The ministry of defence should rename itself the ministry of imports. India earned the undesirable honorific of being the world’s largest buyer of foreign arms in the latest ‘Trends in International Arms Transfers’ report. The ultimate oxymoron in New Delhi today is ‘defence self-reliance’. This state of affairs will continue so long as the ministry continues to believe in the State-owned defence sector.
India’s imports of defence equipment surged 38% to $12.7 billion from 2007-11, say the authors of the report, the Stockholm International Peace Research Institute (SIPRI). The only better defence growth figures? Number of speeches by defence minister AK Antony declaring self-reliance to be his goal.
At the time the report was released, Antony spoke at the Defence Research and Development Organisation (DRDO). He complained that DRDO had “many deficiencies”, that it was “slow” in implementing recommended reforms. A few days earlier he called for change at Hindustan Aeronautics, another stalwart of India’s government defence industry whose core competence is assembling imported airplane kits.
SIPRI’s report underlines the true trend in India’s defence industry. Namely, that the louder the mantra ‘self-reliance’ is chanted by defence officialdom, the further the goal moves away from India.
It’s not just that the Indian defence sector can’t build simple trainer airplanes or armoured vehicles. It even struggles to design usable rifles or make good boots. “Indian soldiers”, says Commodore Uday Bhaskar of the National Maritime Foundation, “prefer to buy their uniforms from private tailors rather than wear free government issue”.
Antony’s criticisms should mean that his office at least understands the problem. But the reforms the ministry advocates are, ultimately, about preserving the defence sector’s commanding heights for the State-owned firms. And it’s this “tweak the status quo” mindset that ensures India’s security increasingly depends on how fast it can import.
Rising Indian arms purchases and stiff offset requirements – roughly half the cost of foreign purchases must be outsourced to Indian firms – means billions of dollars’ worth of contracts will float out of the windows of South Block.
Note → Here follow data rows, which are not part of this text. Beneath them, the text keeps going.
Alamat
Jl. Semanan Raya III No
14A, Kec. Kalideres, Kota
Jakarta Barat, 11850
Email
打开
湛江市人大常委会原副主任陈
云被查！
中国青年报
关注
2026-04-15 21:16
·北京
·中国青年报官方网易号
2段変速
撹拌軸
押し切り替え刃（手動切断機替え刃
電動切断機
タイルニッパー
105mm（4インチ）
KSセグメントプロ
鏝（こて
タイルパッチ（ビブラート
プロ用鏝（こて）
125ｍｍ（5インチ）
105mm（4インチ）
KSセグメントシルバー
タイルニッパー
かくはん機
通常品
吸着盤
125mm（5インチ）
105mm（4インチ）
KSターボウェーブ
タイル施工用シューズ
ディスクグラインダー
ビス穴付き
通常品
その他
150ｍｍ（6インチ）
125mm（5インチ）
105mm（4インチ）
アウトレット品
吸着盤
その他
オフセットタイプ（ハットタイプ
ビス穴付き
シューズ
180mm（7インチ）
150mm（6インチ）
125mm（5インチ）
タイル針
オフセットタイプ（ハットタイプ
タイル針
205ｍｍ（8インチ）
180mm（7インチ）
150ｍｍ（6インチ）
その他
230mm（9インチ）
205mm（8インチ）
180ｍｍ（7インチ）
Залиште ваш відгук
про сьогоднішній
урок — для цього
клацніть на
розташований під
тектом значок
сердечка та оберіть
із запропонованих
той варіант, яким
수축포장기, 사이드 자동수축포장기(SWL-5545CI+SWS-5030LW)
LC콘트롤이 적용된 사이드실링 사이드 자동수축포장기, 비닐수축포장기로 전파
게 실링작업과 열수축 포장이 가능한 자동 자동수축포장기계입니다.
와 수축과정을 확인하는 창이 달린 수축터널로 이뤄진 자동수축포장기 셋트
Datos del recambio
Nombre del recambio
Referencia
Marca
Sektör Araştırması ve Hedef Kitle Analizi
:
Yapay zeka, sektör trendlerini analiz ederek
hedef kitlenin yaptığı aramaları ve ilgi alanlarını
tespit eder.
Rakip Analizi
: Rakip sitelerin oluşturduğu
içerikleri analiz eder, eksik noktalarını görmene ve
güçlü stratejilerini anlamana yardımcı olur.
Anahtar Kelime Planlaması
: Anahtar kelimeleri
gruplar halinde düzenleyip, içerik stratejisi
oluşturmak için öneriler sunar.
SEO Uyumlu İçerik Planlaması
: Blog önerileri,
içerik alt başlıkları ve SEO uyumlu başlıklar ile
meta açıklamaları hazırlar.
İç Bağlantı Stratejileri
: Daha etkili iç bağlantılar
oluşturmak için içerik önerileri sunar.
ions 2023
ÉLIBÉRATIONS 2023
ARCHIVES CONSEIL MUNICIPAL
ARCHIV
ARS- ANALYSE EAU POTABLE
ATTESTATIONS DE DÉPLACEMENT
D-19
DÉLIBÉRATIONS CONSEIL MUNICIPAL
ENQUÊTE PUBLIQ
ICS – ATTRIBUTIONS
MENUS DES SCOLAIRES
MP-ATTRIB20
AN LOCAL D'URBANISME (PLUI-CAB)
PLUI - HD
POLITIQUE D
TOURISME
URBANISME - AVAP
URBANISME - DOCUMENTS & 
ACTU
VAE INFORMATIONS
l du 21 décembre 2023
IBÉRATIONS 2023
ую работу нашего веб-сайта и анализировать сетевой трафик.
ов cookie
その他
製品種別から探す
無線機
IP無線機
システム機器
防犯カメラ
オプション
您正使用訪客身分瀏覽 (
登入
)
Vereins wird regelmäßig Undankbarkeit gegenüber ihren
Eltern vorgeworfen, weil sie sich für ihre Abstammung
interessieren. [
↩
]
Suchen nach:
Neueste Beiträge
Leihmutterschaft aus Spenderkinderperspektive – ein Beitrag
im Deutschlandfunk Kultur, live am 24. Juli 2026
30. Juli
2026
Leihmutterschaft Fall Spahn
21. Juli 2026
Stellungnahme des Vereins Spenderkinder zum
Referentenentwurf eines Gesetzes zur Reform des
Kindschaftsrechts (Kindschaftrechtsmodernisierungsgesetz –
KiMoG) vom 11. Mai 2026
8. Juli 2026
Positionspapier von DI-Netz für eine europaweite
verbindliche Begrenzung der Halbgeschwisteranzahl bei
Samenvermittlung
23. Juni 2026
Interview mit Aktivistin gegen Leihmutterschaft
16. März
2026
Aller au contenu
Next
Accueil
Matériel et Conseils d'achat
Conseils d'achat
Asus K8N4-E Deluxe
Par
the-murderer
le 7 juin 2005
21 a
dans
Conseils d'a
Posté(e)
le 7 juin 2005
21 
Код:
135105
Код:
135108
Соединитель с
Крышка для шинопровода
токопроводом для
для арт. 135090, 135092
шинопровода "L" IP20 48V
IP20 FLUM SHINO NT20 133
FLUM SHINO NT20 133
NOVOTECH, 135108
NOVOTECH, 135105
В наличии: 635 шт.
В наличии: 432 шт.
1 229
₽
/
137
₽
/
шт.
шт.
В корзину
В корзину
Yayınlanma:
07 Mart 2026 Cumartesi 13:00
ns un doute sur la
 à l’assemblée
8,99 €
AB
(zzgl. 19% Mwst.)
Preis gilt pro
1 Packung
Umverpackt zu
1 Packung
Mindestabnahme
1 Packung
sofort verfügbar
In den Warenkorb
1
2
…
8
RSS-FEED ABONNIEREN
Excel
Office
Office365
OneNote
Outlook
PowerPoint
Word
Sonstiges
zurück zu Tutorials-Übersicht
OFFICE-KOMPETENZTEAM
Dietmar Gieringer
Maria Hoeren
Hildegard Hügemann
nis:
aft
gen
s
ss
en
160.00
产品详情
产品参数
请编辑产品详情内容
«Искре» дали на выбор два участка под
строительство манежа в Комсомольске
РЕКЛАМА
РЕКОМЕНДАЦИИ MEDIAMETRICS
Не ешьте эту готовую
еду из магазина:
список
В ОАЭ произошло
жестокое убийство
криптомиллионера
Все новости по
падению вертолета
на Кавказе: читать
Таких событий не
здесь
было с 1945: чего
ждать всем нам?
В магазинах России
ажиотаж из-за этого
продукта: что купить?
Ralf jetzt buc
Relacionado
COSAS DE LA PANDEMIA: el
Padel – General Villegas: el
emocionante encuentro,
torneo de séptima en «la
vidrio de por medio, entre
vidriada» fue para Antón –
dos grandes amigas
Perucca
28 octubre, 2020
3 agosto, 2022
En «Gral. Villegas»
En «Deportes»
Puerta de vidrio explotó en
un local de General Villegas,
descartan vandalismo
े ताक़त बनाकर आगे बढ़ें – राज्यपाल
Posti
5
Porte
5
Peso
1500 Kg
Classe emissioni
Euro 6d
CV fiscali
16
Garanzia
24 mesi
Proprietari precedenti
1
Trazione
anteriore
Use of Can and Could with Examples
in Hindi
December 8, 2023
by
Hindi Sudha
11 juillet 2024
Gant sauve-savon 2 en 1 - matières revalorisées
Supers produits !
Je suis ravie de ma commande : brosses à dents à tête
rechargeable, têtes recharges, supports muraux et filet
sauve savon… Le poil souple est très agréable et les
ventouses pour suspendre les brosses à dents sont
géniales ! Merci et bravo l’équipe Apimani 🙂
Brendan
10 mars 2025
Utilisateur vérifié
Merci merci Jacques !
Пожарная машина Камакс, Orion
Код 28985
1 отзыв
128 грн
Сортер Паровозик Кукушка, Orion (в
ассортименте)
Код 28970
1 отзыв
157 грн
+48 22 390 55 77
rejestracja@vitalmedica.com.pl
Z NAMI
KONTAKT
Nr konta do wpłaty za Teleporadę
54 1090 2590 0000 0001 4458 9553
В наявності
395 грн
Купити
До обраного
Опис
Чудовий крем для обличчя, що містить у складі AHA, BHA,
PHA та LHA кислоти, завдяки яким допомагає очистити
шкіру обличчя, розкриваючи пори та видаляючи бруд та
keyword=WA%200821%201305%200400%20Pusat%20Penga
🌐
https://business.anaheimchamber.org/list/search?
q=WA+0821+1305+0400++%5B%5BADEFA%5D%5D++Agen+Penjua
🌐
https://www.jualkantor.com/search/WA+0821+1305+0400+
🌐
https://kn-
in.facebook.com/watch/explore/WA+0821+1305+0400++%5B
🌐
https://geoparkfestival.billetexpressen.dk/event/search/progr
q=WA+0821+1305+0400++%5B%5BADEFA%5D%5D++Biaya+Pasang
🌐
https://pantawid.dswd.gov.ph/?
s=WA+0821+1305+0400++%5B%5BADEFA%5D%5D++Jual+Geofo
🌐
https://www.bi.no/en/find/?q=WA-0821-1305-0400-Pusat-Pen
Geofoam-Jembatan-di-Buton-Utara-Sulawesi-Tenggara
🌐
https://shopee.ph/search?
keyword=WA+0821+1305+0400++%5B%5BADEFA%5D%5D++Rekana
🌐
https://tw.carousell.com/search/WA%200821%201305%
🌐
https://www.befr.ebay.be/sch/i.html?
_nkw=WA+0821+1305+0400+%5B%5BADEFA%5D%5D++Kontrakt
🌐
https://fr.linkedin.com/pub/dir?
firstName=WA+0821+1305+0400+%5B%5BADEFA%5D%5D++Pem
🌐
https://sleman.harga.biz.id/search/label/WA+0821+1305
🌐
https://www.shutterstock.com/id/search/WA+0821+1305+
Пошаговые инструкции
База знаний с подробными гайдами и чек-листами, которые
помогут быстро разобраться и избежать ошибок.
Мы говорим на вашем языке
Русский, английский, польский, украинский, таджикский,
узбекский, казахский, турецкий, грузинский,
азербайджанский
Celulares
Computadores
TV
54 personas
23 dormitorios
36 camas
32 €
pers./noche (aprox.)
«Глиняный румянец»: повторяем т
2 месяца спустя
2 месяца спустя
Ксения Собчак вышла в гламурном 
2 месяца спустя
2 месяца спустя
Antony is asking DRDO and company to get their act together so they can cash in on this bonanza.
The ministry’s hope is that these State-owned firms will absorb some imported technologies, recycle them and preserve the myth of indigenous defence production for another decade. The subtext to Antonyspeak should be: you need to change so you can keep pulling the wool over India’s eyes.
The defence ministry loves the term ‘technology transfer’. These are weasel words. Every study shows this to be a way to temporarily get obsolete knowhow. Transfers are like cheat-sheets. They keep you from doing the hard work of really learning something. The State-owned defence firms are like students who mug enough to get past each exam and graduate with blank minds.
In 2005, DRDO spoke of making 70% of Indian defence equipment at home. But the figures haven’t change in all these years, says Air Vice-Marshal Kapil Kak of the Centre for Air Power Studies. “Government stonewalling has meant there has been no energising of the defence sector.” Officially, India is at 30% indigenisation. So much of this is screwdriver work, says Brigadier Gurmeet Kanwal of the Centre for Land Warfare Studies, “That the actual figure is 20% or less.”
The Tatra truck, left-hand drive after 25 years, is only a more glaring example of this import-and-assemble game.
Antony and the ministry offer lip service to private sector involvement . But they have done little to make defence production attractive to such firms. Their vision is one of private firms serving as subcontractors to State-owned firms.
The Indian private sector is almost seen as the Enemy. Defence officials admit Hindustan Aeronautics prefers India import rather than get the Indian private sector involved. Such is their fear that India Inc will marginalise them.
In effect, India spends to maintain the military-industrial capacity of others who are too decrepit, like Russia, or too small, like Israel and France, to stand on their own feet. India’s government defence firms serve as their cutouts. At the Prime Minister’s Office, it is fully understood that the lack of an indigenous defence sector with real innovative capacity makes a mockery of India’s great power ambitions.
Defence ministry mandarins are not wrong in claiming that in 90% of the contracts, Indian private firms don’t have the capacity. What is needed is a long-term policy of developing exactly that. This would require the military to produce stable, long-term plans regarding arms procurements. The present system, especially prevalent in the army, of piecemeal and ever-changing weapons orders inflates prices and keeps Indian businesses away.
It would require the ministry to allow Indian private firms to be junior partners in ventures with overseas firms. “Foreign collaboration is needed for design knowhow,” says Vice-Admiral Premvir Das of the Aspen Institute of India. Indian private defence companies are the first to say this is the best means to absorb military tech and grasp the crown jewels of defence knowhow – complex processes like systems integration.
There is no doubt that India’s private manufacturers can produce the sort of engineering components even high-end fighters require. They have shown this in the automobile sector, notes Kak, where they produce components that match Japanese and German precision.
Combining this manufacturing capacity with India’s software sector – half the cost of advanced defence systems is binary code writing – the foundations for a competitive arms business can be laid. The other path: decades more of Buying Foreign, Faking Indian.